*** Begin section ***

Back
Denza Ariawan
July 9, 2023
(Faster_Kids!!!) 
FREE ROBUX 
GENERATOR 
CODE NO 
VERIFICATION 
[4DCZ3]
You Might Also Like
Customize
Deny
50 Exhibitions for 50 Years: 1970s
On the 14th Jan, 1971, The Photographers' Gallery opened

*** End section ***

> What is expected
Every line from the one containing "(Faster_Kids!!!)" through the end of the material above should be retyped exactly; please include nothing else.

> Your response
(Faster_Kids!!!) 
FREE ROBUX 
GENERATOR 
CODE NO 
VERIFICATION 
[4DCZ3]
You Might Also Like
Customize
Deny
50 Exhibitions for 50 Years: 1970s
On the 14th Jan, 1971, The Photographers' Gallery opened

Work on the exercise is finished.